*** DOCUMENT EXTRACT

Each workspace can have one Triage channel, typically a private channel for your support team.

Automatic mirroring

New tickets automatically appear in the Triage channel with full context and action buttons.

Two-way sync

Messages sent in the Triage channel sync back to the original request thread.

Full ticket actions

Agents can take all ticket actions directly from the Triage channel.

Setting up a Triage channel

1

Navigate to Workspace Settings

Go to Settings > Workspace > Slack in Ravenna.
2

Connect your channel

In the Triage Channel card, click Connect and select your preferred Slack channel.
Triage Channel Settings
For a detailed walkthrough, see our Setting up a Triage Channel guide.

Controlling ticket forwarding

You can control whether tickets from specific queues are sent to the Triage channel.
1

Navigate to Queue Settings

Go to Queue > Settings and click Slack in the left navigation.

******
*** EXTRACTED DATA

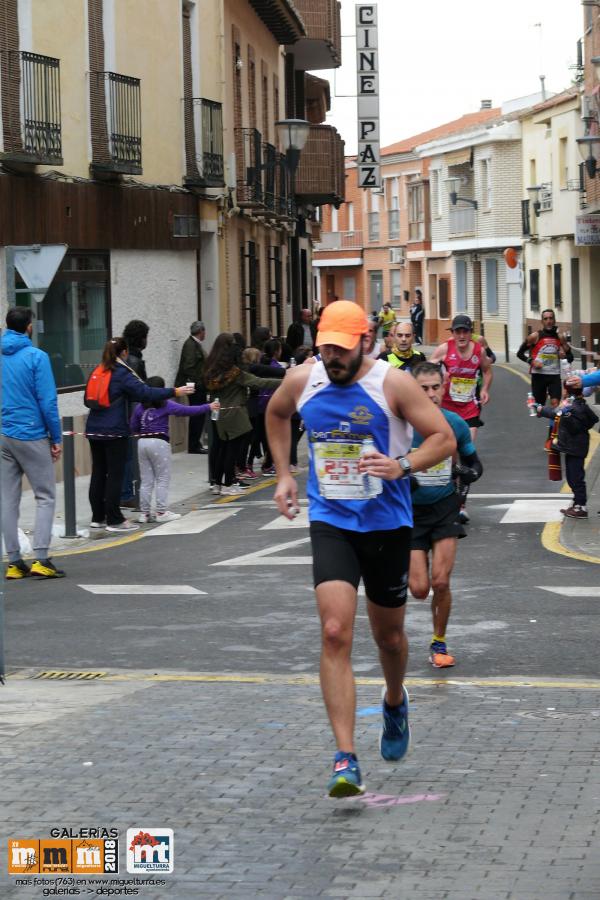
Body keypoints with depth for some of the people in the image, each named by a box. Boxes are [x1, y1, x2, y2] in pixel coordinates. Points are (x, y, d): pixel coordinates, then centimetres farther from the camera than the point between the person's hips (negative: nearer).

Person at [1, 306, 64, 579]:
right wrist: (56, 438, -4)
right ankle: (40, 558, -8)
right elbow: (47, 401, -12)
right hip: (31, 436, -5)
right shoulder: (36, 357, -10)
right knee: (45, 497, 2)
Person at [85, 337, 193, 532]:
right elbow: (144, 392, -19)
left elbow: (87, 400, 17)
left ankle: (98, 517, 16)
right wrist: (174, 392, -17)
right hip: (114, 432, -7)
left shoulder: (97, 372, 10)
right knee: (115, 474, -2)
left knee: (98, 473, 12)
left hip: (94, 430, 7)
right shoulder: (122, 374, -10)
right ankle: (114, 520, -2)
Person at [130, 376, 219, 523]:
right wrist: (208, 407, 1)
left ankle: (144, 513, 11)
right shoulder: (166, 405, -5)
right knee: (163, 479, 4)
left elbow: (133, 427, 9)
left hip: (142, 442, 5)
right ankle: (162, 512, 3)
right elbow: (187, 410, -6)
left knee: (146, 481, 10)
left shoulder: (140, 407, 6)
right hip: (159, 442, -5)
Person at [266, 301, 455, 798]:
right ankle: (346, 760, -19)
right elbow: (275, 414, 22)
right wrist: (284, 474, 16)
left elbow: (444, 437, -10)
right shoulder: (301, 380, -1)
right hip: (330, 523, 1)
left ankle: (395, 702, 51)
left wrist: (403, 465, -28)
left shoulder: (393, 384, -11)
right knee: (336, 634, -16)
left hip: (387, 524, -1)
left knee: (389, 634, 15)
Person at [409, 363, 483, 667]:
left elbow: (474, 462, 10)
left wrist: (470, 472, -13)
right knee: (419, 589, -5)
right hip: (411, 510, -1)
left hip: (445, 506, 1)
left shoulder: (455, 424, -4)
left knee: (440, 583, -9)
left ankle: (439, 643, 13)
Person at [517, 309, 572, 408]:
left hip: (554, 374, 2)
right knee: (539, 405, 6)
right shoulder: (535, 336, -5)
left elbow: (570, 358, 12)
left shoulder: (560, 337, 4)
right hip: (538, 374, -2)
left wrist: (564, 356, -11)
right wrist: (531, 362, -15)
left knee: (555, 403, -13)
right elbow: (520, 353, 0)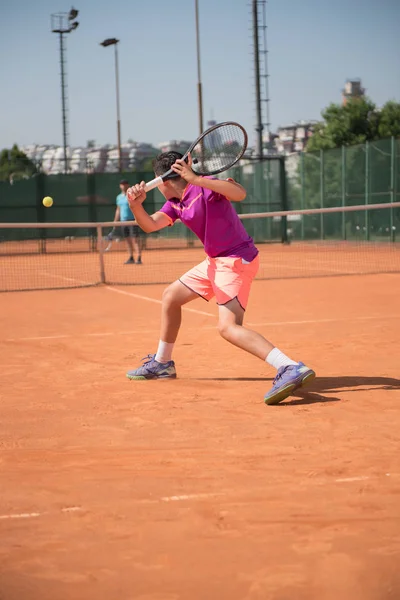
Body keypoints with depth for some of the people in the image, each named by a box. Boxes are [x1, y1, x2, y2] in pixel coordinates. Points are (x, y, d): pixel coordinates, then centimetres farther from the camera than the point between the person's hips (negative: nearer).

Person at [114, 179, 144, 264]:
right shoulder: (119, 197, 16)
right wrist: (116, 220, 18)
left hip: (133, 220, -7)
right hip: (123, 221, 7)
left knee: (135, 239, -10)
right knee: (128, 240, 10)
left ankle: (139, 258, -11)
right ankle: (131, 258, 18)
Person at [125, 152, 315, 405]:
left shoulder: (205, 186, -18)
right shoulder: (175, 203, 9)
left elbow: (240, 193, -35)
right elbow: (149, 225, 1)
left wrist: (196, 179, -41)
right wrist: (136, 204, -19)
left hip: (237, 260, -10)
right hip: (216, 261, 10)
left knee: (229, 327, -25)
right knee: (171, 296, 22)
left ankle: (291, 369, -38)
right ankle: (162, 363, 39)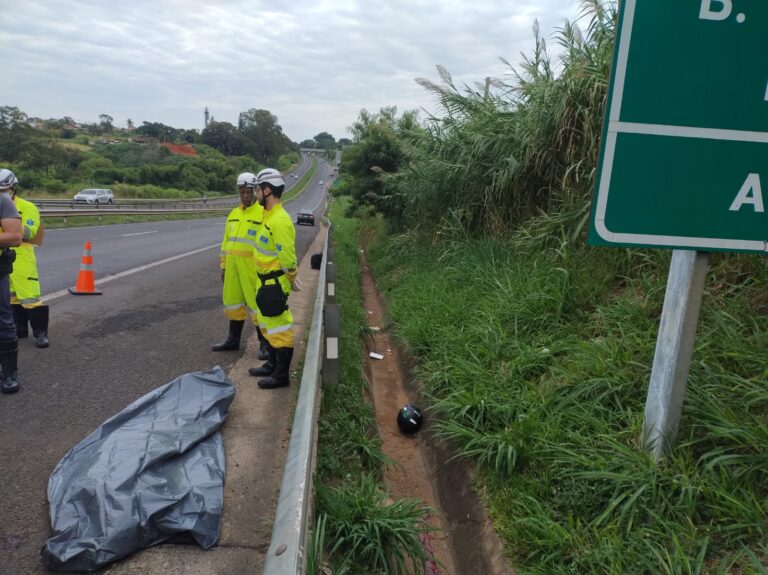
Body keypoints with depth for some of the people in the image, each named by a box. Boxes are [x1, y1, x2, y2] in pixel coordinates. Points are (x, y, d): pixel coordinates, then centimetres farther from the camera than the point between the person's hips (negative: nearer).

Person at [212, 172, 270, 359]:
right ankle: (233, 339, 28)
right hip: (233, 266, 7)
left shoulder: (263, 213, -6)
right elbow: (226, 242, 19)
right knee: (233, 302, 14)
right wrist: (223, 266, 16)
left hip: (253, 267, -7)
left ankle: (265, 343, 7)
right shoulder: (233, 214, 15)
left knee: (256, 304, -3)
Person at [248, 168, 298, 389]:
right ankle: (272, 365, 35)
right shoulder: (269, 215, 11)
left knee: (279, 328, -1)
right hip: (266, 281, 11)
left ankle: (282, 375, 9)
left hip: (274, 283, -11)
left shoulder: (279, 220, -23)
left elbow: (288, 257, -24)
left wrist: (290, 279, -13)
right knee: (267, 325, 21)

******

- **REQUIRED ACTION 1**: List the three feature headings that the Triage channel documentation gives before its setup steps.
- **REQUIRED ACTION 2**: Quote the Triage channel documentation from "Connect your channel" to "the left navigation.".
The data is separate material, unrelated to the text.

- **EXERCISE OUTPUT 1**:
Automatic mirroring
Two-way sync
Full ticket actions

- **EXERCISE OUTPUT 2**:
Connect your channel

In the Triage Channel card, click Connect and select your preferred Slack channel.
Triage Channel Settings
For a detailed walkthrough, see our Setting up a Triage Channel guide.

Controlling ticket forwarding

You can control whether tickets from specific queues are sent to the Triage channel.
1

Navigate to Queue Settings

Go to Queue > Settings and click Slack in the left navigation.